Staats- und Wirtschaftsbündnis soll digitale Signatur anschieben

RollerChris

R.I.P.
Berlin (dpa) - Den Kaufvertrag digital unterschreiben, den Ausweis per Mausklick bei der Behörde beantragen oder eine Bestellung mit der eigenen Handschrift elektronisch versehen - alles ohne Papierausdruck, Zeitverzögerung oder Schlange stehen bei der Behörde. Die elektronische Signatur verspricht ein unkompliziertes und rechtlich verbindliches Abwickeln von elektronischen Geschäften. Experten weisen auf Einsparpotenziale für die Wirtschaft und einen Schub für den elektronischen Handel hin. Doch Unternehmen und Bürger zögern.

Kaum ein Nutzer setzt die persönlich beglaubigte Unterschrift in Form einer Chipkarte ein, um digitale Dokumente zu signieren. Die Bundesregierung will daher ein «Bündnis für elektronische Signaturen» mit der Wirtschaft schmieden. Während einer fünfjährigen Zusammenarbeit zwischen Staat und Wirtschaft plant die Bundesregierung, bis zu 100 000 Chipkarten mit der qualifizierten elektronischen Signatur zu subventionieren, Verfahren zu standardisieren sowie Modellvorhaben in Ländern und Gemeinden zu fördern.

Vor allem auch in der eigenen Verwaltung soll die elektronische Signatur zum Alltag werden. «100 von 350 Vorgängen der Bundesverwaltung benötigen die elektronische Signatur», sagte die Staatssekretärin im Bundesinneministerium Brigitte Zypries. Bis 2005 hatte sich die Bundesregierung dazu verpflichtet, sämtliche Dienstleistungen der Bundesverwaltung im Internet bereitzustellen. Zypries' Kollege im Bundeswirtschaftsministerium, Alfred Tacke, kündigte jüngst auf den Signaturtagen in Berlin darüber hinaus eine Machbarkeitsstudie zum digitalen Personalausweis an.

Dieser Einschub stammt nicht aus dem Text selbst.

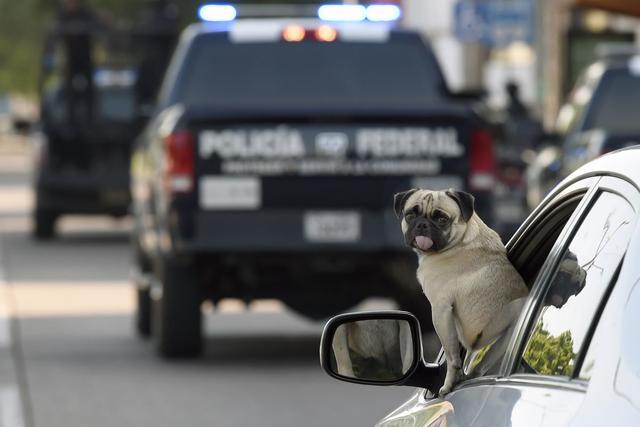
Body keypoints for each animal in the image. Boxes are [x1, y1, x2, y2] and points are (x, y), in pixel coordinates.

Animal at [396, 189, 528, 396]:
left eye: (442, 219)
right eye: (410, 215)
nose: (422, 224)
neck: (461, 240)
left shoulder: (440, 310)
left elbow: (453, 358)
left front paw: (447, 385)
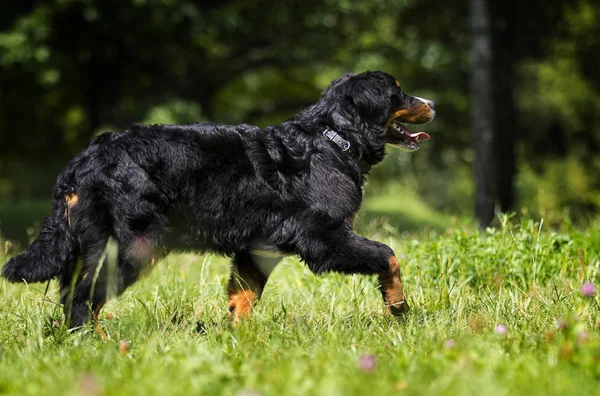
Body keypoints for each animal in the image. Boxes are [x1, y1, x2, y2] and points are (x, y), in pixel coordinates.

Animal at [1, 71, 436, 328]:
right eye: (398, 92)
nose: (433, 103)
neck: (332, 141)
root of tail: (83, 161)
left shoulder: (257, 249)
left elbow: (243, 297)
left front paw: (239, 340)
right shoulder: (324, 238)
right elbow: (388, 255)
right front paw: (398, 307)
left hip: (84, 248)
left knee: (69, 298)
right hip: (130, 246)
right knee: (83, 301)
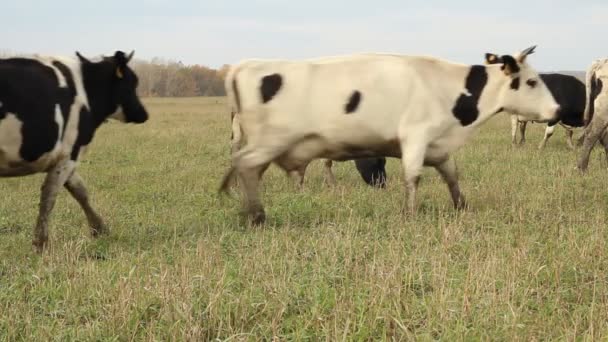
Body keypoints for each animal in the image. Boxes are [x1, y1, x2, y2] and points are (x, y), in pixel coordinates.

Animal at [0, 50, 148, 251]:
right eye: (132, 82)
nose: (144, 114)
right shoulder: (69, 154)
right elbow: (50, 196)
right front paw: (41, 243)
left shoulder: (66, 155)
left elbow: (80, 191)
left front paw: (99, 229)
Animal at [221, 46, 560, 223]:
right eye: (531, 81)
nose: (557, 109)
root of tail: (243, 66)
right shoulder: (416, 138)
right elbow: (413, 178)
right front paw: (410, 213)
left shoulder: (438, 147)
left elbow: (452, 176)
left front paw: (461, 206)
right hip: (270, 141)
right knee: (246, 164)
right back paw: (256, 215)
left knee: (244, 167)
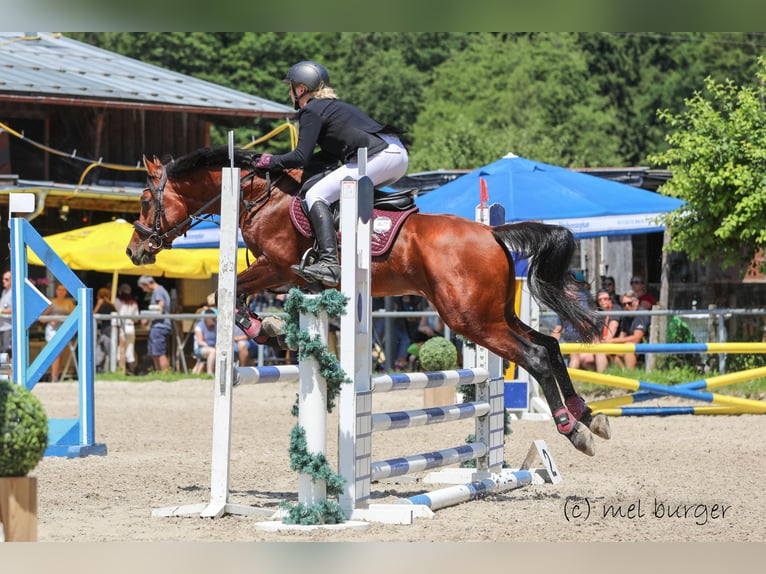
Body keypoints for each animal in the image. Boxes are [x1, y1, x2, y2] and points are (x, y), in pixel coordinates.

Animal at [126, 146, 611, 456]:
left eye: (146, 199)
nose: (134, 251)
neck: (260, 198)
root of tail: (491, 232)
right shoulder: (285, 274)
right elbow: (236, 293)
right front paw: (272, 328)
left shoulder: (278, 267)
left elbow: (229, 291)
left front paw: (264, 327)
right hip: (495, 314)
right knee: (551, 345)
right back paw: (589, 415)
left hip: (471, 320)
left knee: (535, 356)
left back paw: (572, 430)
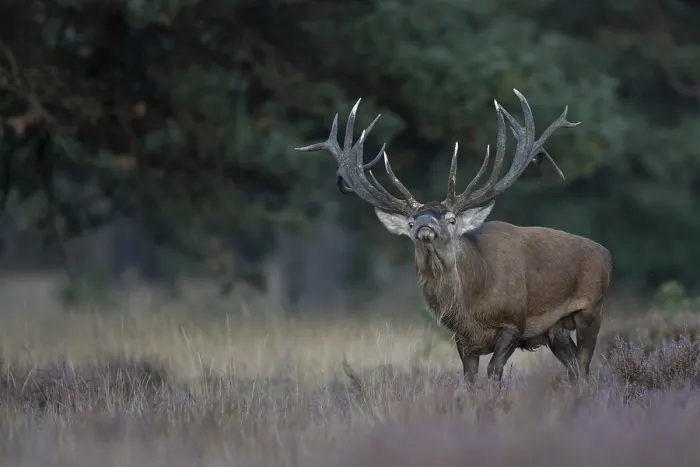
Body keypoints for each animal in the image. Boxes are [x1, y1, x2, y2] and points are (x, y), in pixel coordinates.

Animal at [295, 90, 612, 383]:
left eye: (450, 219)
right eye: (410, 221)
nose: (425, 224)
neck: (472, 303)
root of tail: (606, 253)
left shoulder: (514, 322)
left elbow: (495, 371)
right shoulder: (462, 340)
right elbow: (469, 378)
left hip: (592, 309)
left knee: (585, 367)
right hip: (556, 331)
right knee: (575, 369)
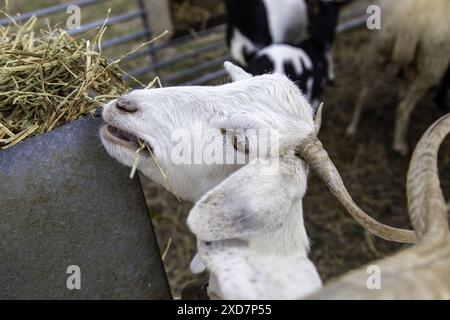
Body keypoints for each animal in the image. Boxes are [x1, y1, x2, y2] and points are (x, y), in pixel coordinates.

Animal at [348, 0, 450, 155]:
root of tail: (410, 24)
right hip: (432, 65)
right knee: (403, 109)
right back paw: (399, 145)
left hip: (378, 49)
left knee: (363, 94)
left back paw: (352, 128)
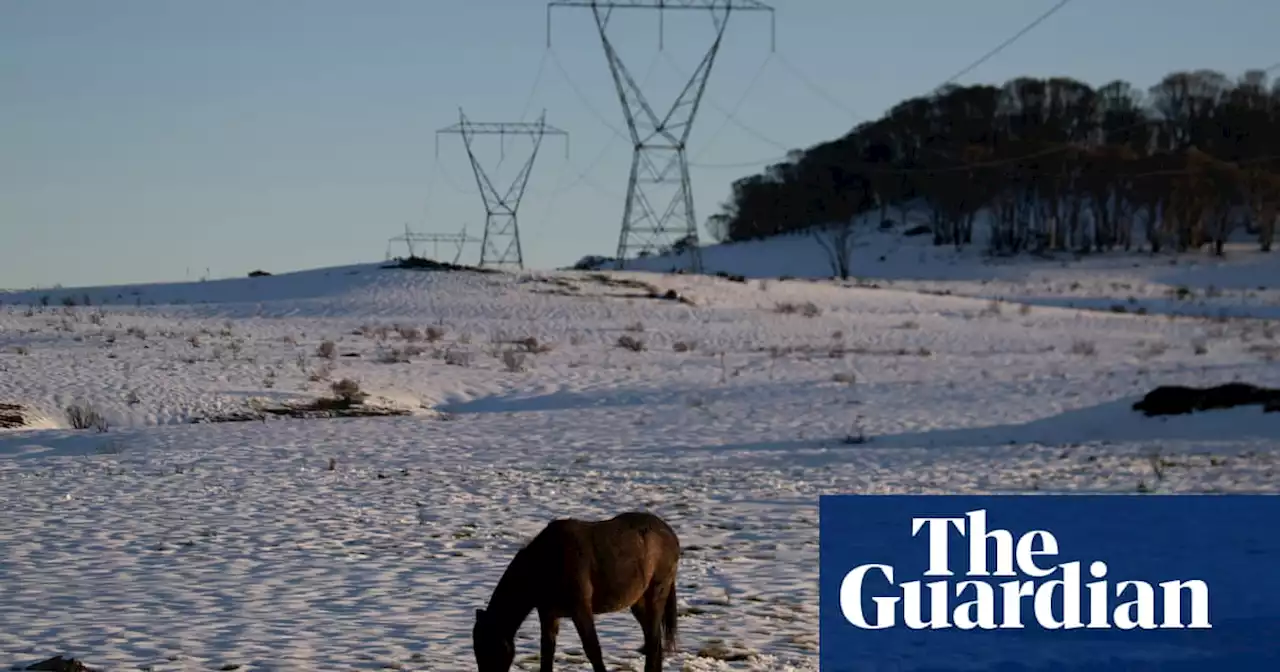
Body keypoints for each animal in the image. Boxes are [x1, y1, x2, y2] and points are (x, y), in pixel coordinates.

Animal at [473, 512, 680, 665]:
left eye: (490, 650)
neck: (547, 560)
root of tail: (671, 534)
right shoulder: (549, 614)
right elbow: (547, 653)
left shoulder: (581, 610)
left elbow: (593, 651)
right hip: (638, 602)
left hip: (656, 595)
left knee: (653, 645)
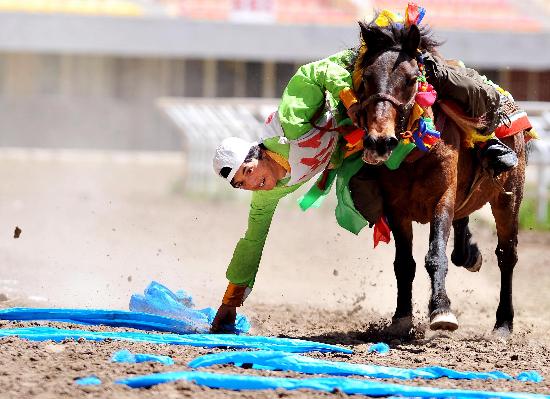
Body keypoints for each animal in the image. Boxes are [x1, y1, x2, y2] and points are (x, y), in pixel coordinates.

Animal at [356, 20, 528, 336]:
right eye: (367, 79)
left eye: (411, 79)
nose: (379, 141)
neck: (415, 154)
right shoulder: (396, 209)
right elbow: (404, 263)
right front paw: (401, 316)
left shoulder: (442, 199)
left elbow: (436, 255)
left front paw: (441, 310)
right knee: (464, 236)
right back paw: (471, 255)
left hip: (508, 198)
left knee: (506, 255)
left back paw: (503, 323)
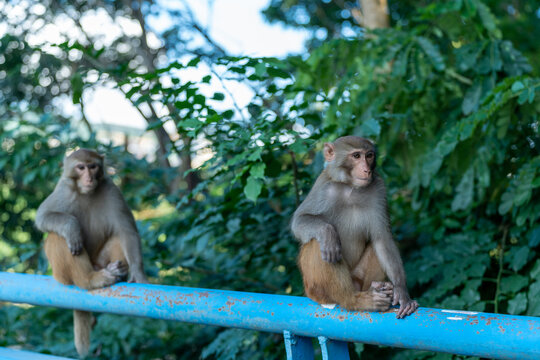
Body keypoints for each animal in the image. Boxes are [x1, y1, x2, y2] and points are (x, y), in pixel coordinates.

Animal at [35, 148, 148, 358]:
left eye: (93, 166)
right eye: (81, 167)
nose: (88, 177)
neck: (85, 192)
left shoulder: (111, 190)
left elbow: (126, 231)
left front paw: (138, 272)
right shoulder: (63, 190)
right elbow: (43, 216)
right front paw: (72, 227)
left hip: (100, 260)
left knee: (118, 236)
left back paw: (116, 270)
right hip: (61, 274)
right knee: (58, 237)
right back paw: (89, 279)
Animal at [292, 136, 418, 320]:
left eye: (369, 155)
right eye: (356, 156)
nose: (366, 170)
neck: (351, 188)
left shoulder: (378, 189)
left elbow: (382, 239)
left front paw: (402, 291)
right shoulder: (323, 187)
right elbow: (299, 220)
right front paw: (327, 232)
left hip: (357, 278)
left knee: (375, 246)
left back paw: (376, 288)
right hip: (315, 289)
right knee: (319, 243)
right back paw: (354, 300)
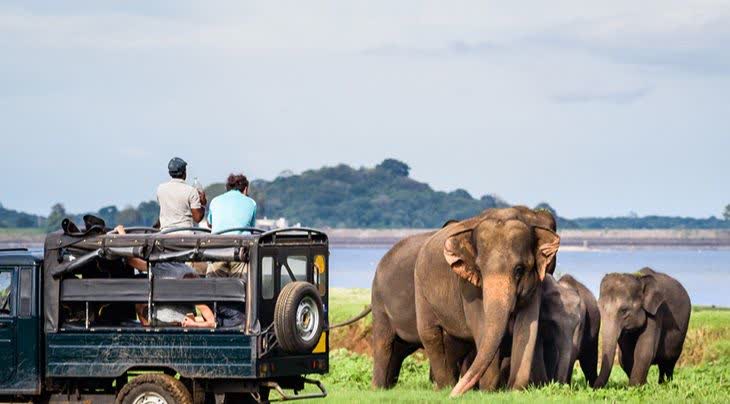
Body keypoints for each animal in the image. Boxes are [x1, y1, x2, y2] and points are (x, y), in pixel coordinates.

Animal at [372, 207, 556, 390]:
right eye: (479, 270)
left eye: (519, 269)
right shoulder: (468, 287)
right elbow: (481, 326)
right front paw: (488, 390)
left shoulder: (535, 283)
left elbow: (527, 327)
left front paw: (514, 389)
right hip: (409, 293)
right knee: (418, 336)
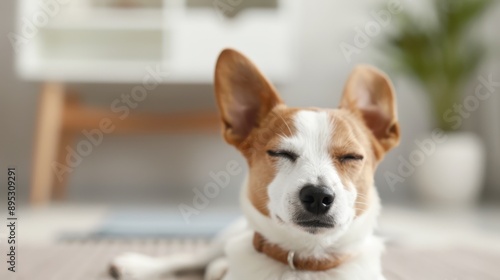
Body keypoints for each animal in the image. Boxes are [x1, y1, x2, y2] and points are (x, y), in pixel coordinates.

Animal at [109, 48, 398, 280]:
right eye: (280, 153)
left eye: (351, 157)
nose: (317, 195)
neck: (307, 259)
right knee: (192, 256)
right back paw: (138, 265)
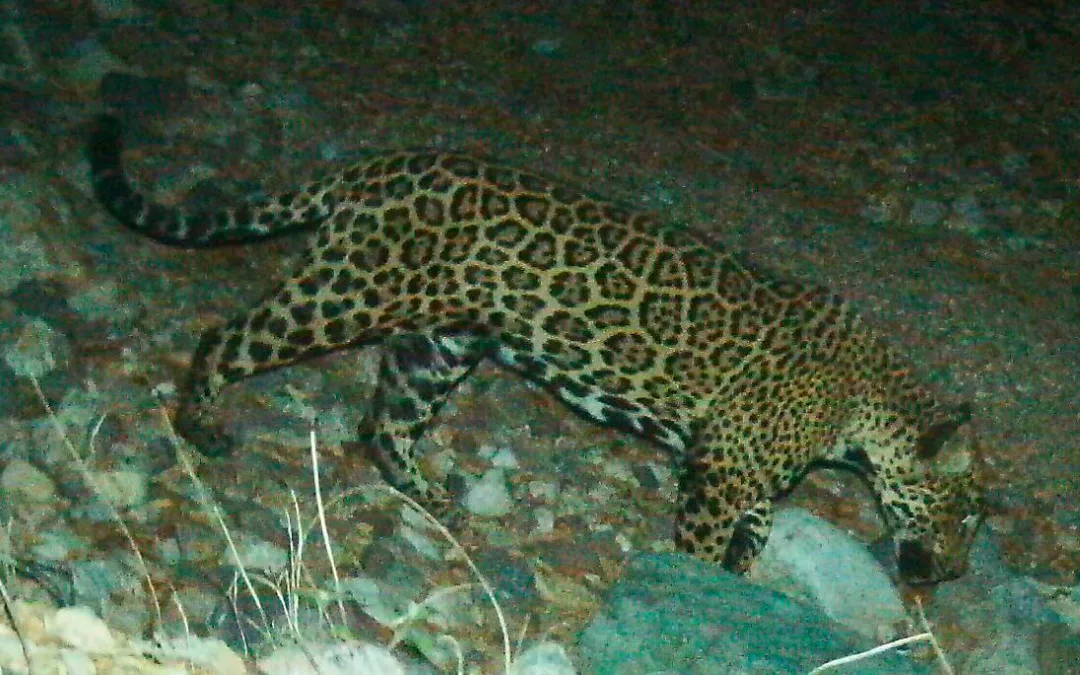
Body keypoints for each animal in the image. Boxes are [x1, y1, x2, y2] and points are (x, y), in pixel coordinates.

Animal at [87, 113, 986, 584]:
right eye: (963, 513)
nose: (951, 573)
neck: (863, 408)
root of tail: (378, 166)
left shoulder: (744, 466)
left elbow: (759, 526)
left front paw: (734, 577)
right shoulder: (722, 465)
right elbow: (707, 537)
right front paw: (695, 581)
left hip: (442, 344)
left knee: (383, 424)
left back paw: (439, 501)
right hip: (348, 293)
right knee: (231, 335)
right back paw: (201, 422)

Die Unterstützung der Politik hält das Hamburger Wirtschaftsforschungsunternehmen Fittkau & Maaß für dringend erforderlich. Deren aktuelle «WWW-Benutzer-Analyse W3B» zeigt, dass seit der Einführung der digitalen Signatur der Anteil aktiver Nutzer nicht über sieben Prozent gestiegen ist. Dafür lehnten immer mehr Teilnehmer unter den 94 000 deutschsprachigen Befragten die Signatur ab. Wiesen im Herbst 2000 noch 17,9 Prozent der Onlinenutzer die Digitalsignatur zurück, waren es im Frühjahr dieses Jahres 26,4 Prozent.

Den Anwendern sei nicht klar, wann und wo die digitale Signatur nützlich sei, sagen die Analysten. Lösungen auf Basis der digitalen Signatur sind tatsächlich rar: Auf der vergangenen CeBIT konnten Besucher zwar eine Signatur-Anwendung der Deutschen Bank und Abfrage des Rentenkontos bei der Bundesversicherungsanstalt für Angestellte sehen. Alltagslösungen für den Massenmarkt sind jedoch nicht in Sicht.

Einen wichtigen Partner hat die Bundesregierung bereits verloren. Die Deutsche Post stellte ihre Geschäftstätigkeiten zur digitalen Signatur ein und plant auch angesichts der Initiative vorerst keinen Widereinstieg. «Bis jetzt war es für uns nicht absehbar, dass sich das Geschäft entscheidend verbessern wird», sagte Postsprecherin Ines Quilling. Sie sieht keine kurzfristigen Perspektiven für ein profitables Geschäft.

Der Rückzieher der Deutschen Post sei ein deutliches Warnsignal, meinen die Projektleiter von Media@komm Esslingen, einem Multimedia-Projekt der Bundesregierung auf dem Weg zur elektronischen Gesellschaft. Der Staat sei gefragt, die Bürger mit der so genannten akkreditierten elektronischen Signatur auszustatten, die volle Rechtssicherheit gewährleiste, argumentieren auch sie. Die Regierung müsse einzelne Insellösungen fördern wie ein virtuelles Bauamt oder eine Patientenakte. Dann könnten sich standardisierte Lösungen auf nationaler und internationaler Ebene etablieren.